Hello, JavaScript developers! Welcome to this week's JavaScript news! This week we will focus on: Oracle's trademark dispute with Deno, new JavaScript time objects are supported by browsers, Google Chrome updates, and some powerful developer tools. Let's get started! Oracle's trademark dispute with Deno Oracle's attempt to register a "JavaScript" trademark has caused controversy. Ryan Dahl, the creator of Node.js and Deno, has filed a petition to cancel the trademark, and he believes that JavaScript is an open standard and should not be used by Oracle

CacheAPI is a tool provided by the browser to cache network requests, which is often used in conjunction with ServiceWorker to improve website performance and offline experience. 1. It allows developers to manually store resources such as scripts, style sheets, pictures, etc.; 2. It can match cache responses according to requests; 3. It supports deleting specific caches or clearing the entire cache; 4. It can implement cache priority or network priority strategies through ServiceWorker listening to fetch events; 5. It is often used for offline support, speed up repeated access speed, preloading key resources and background update content; 6. When using it, you need to pay attention to cache version control, storage restrictions and the difference from HTTP caching mechanism.

Promise is the core mechanism for handling asynchronous operations in JavaScript. Understanding chain calls, error handling and combiners is the key to mastering their applications. 1. The chain call returns a new Promise through .then() to realize asynchronous process concatenation. Each .then() receives the previous result and can return a value or a Promise; 2. Error handling should use .catch() to catch exceptions to avoid silent failures, and can return the default value in catch to continue the process; 3. Combinators such as Promise.all() (successfully successful only after all success), Promise.race() (the first completion is returned) and Promise.allSettled() (waiting for all completions)

JavaScript array built-in methods such as .map(), .filter() and .reduce() can simplify data processing; 1) .map() is used to convert elements one to one to generate new arrays; 2) .filter() is used to filter elements by condition; 3) .reduce() is used to aggregate data as a single value; misuse should be avoided when used, resulting in side effects or performance problems.

JavaScript's event loop manages asynchronous operations by coordinating call stacks, WebAPIs, and task queues. 1. The call stack executes synchronous code, and when encountering asynchronous tasks, it is handed over to WebAPI for processing; 2. After the WebAPI completes the task in the background, it puts the callback into the corresponding queue (macro task or micro task); 3. The event loop checks whether the call stack is empty. If it is empty, the callback is taken out from the queue and pushed into the call stack for execution; 4. Micro tasks (such as Promise.then) take precedence over macro tasks (such as setTimeout); 5. Understanding the event loop helps to avoid blocking the main thread and optimize the code execution order.

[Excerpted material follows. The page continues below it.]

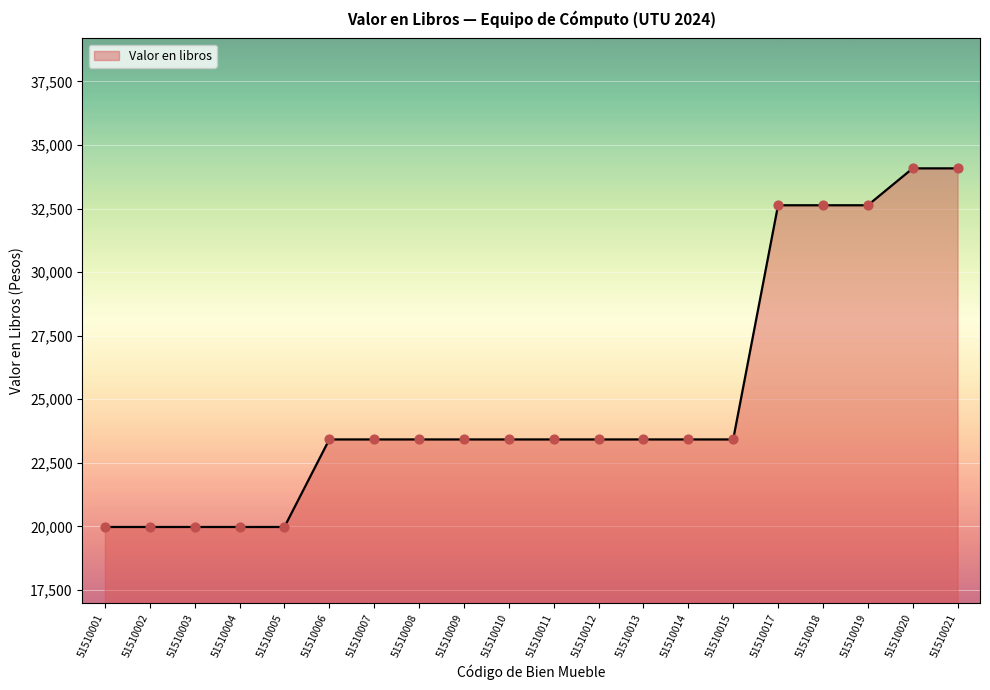

Approximately how many times larger is the value at 51510007 compared to 51510008?

1.0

Event bubbles propagate from the target element outward to the ancestor node, while event capture propagates from the outer layer inward to the target element. 1. Event bubbles: After clicking the child element, the event triggers the listener of the parent element upwards in turn. For example, after clicking the button, it outputs Childclicked first, and then Parentclicked. 2. Event capture: Set the third parameter to true, so that the listener is executed in the capture stage, such as triggering the capture listener of the parent element before clicking the button. 3. Practical uses include unified management of child element events, interception preprocessing and performance optimization. 4. The DOM event stream is divided into three stages: capture, target and bubble, and the default listener is executed in the bubble stage.